We have gotten so far as to preliminarily test. We created the warm pool of instances, they did join the site, and then were put into a "stopped" state (i.e., no incursion of AWS costs). We decreased the instance launching wait period to 60s, manually increased the desired number of instances and the new instances successfully joined the site in less than 10min. While a significant improvement, we'd still like to get that down further. We did experience an issue when we decreased the instances to force the group to scale in (we wanted to see if another instance would be added to the pool after termination). We ran into an issue with Enterprise but haven't tracked down if the warm pool had something to do with it. Also, not sure if we can improve how quickly AGS recognizes the new machine. If anyone has suggestions, we'll be happy to try them out. I'll be sure to update this thread with any additional results/info we gather.

NCCGIA · ‎06-27-2022

I've run a few tests today and haven't had much success in getting the machines (that are put into service from the warm pool) to join the site. When it seems that the machines should be joining, the site goes down. Manually deleting the instances that were brought into service, and the warm pool itself, allows for the site to become accessible.

NCOneMap · ‎08-25-2022

We've deployed a solution that seems to show promise in testing. Our time to add a new machine to a site has gone from ~20min to ~4min. Our process:

Set the max number of instances for the auto-scaling group (i.e., 6)
Create an AWS warm pool and set the max count equal to the value entered in step #1
Use the AWS CLI to set the "instance reuse" policy for the warm pool so that instances are not potentially terminated. Setting this policy is not supported in the console. (If using Windows, must use AWS Cloudshell. Command does not work if using the CLI in the CMD window).
1. Example:
  1. aws autoscaling put-warm-pool --auto-scaling-group-name agsSuper-ServerStack-AutoScalingGroup-1K7QS9RIGCV3K --pool-state Stopped --instance-reuse-policy '{\"ReuseOnScaleIn\": true}'
Use AGS REST Admin to change the "remove from site" setting so that machines are not removed
Confirm that all instances have joined the site
Decrease the desired number of instances in the auto-scaling group to the number that we want to be used during normal traffic (i.e., 2)

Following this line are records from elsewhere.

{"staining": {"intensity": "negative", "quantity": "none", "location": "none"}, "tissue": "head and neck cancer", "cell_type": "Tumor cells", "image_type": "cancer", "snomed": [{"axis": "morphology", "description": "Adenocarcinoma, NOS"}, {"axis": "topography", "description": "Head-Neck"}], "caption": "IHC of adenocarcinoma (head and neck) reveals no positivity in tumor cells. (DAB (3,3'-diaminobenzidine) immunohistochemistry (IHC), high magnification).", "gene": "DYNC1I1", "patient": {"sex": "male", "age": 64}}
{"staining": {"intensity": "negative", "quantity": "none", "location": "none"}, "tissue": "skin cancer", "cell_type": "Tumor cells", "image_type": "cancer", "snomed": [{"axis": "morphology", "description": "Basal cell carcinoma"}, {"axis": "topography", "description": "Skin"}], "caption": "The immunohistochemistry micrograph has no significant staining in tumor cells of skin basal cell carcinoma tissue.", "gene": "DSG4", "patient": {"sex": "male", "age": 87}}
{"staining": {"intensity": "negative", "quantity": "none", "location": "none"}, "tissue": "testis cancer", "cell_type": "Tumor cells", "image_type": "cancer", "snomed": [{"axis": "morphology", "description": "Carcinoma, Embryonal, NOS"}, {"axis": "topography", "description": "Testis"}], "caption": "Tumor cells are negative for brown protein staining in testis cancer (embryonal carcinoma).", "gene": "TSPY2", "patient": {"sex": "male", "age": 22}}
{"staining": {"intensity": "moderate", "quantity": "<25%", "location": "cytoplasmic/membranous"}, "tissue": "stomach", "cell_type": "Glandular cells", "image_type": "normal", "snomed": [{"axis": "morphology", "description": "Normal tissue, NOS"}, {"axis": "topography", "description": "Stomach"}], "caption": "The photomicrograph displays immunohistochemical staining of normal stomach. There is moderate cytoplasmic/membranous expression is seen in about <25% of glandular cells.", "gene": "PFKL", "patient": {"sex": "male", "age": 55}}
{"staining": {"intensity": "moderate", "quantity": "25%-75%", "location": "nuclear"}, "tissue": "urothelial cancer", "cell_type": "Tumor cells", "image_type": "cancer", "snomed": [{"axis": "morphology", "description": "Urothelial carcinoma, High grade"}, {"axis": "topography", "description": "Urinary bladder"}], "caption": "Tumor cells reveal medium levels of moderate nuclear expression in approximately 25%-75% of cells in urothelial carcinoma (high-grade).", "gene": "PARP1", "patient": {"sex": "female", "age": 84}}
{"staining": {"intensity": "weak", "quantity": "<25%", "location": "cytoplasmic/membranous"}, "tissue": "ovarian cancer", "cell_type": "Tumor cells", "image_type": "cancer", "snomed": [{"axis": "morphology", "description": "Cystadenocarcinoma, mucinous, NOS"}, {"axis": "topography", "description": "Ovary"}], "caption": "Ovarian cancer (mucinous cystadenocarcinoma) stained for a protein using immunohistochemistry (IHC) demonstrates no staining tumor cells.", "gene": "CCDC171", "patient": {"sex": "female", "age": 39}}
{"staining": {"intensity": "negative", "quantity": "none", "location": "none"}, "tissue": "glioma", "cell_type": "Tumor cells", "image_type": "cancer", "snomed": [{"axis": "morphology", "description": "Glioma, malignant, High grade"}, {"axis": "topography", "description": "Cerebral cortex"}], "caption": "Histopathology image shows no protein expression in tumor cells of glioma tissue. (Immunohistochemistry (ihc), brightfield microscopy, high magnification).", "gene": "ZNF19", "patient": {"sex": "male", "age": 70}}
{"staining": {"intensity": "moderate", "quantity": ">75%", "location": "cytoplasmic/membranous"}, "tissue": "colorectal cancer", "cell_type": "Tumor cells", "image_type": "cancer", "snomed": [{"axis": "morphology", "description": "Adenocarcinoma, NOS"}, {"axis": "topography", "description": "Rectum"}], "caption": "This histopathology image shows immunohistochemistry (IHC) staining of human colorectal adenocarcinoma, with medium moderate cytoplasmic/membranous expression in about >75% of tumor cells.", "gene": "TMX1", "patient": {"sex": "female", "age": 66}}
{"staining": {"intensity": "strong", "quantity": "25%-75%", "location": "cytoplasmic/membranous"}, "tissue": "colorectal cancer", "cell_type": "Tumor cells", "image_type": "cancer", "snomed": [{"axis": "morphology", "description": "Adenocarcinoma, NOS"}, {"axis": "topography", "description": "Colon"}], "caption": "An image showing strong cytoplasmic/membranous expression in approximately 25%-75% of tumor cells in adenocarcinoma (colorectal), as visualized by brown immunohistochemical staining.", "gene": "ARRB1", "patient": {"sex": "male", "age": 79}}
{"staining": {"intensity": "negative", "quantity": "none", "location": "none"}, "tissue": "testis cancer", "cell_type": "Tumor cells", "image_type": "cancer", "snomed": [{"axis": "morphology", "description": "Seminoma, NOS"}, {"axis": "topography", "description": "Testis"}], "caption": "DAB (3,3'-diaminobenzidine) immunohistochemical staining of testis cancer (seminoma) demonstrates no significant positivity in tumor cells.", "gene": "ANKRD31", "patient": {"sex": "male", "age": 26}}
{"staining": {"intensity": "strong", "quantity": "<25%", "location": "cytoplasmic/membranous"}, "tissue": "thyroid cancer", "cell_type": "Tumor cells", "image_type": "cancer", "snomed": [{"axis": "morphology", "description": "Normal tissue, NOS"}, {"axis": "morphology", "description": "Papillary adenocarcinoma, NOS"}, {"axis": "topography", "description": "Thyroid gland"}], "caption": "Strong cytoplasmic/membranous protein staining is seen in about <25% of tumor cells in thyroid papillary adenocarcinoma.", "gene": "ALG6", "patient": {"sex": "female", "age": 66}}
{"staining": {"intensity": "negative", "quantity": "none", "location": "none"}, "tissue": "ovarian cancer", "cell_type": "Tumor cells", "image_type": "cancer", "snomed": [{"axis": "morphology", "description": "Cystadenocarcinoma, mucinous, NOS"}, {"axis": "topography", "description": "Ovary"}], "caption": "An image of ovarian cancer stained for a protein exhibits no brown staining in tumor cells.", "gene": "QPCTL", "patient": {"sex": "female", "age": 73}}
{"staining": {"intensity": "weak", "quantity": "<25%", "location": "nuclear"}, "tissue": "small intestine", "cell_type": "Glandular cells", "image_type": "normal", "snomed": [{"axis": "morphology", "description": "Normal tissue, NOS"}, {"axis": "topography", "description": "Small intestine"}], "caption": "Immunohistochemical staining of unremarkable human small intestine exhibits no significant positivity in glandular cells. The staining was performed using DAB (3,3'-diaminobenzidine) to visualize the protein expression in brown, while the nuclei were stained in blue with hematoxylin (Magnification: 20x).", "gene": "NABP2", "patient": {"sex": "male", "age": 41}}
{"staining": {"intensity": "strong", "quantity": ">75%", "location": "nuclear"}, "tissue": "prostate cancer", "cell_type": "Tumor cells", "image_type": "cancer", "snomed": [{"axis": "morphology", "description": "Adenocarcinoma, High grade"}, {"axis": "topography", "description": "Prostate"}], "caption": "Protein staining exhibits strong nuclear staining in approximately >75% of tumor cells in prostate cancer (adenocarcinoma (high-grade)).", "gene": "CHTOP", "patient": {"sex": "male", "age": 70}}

The unused instances will be returned to the warm pool but will still appear in ArcGIS Manager. When it needs to scale out again, the machines simply change state (e.g. stopped to start) and are part of the AGS site as soon as AGS gets a heartbeat. Doing this avoids the 20min spin up time to create the new instance and allow the Chef and any "user data" scripts to run. Because we've "pre-configured" everything they are ready to go and just need to change state. Doing this also avoids potential IP address issues in Enterprise when attempting to use auto-scaling and warm pools (more info). The only potential issue we've identified with our approach is that you could get into IP address conflicts if the combined number of instances you have active and have configured for the warm pool are less than the maximum number of instances you've set for the auto-scaling group. As scaling events occur, there could be IP address issues between what AWS assigns to new instances (i.e., not coming from the warm pool but actual new instances) and what Enterprise thinks is in use. It's a bit deep and convoluted to explain, but the takeaway is that by: 1) configuring ArcGIS to not release the IP addresses in the site and 2) we've configured the warm pool max count to be equal to the max count of the auto-scaling group, we mitigate that concern.

georisk · ‎09-27-2023

Hi,

We have a similar problem and interested on your approach. Can you provide details on how you did the step # 4?

Thanks!

NitinChauhan · ‎09-27-2022

Hi Everyone.

Can somebody share how you have automated the join site for the new EC2 being launched as a part of ASG. I believe you have created a custom AMI to the stage of join site. How is it being taken forward after that?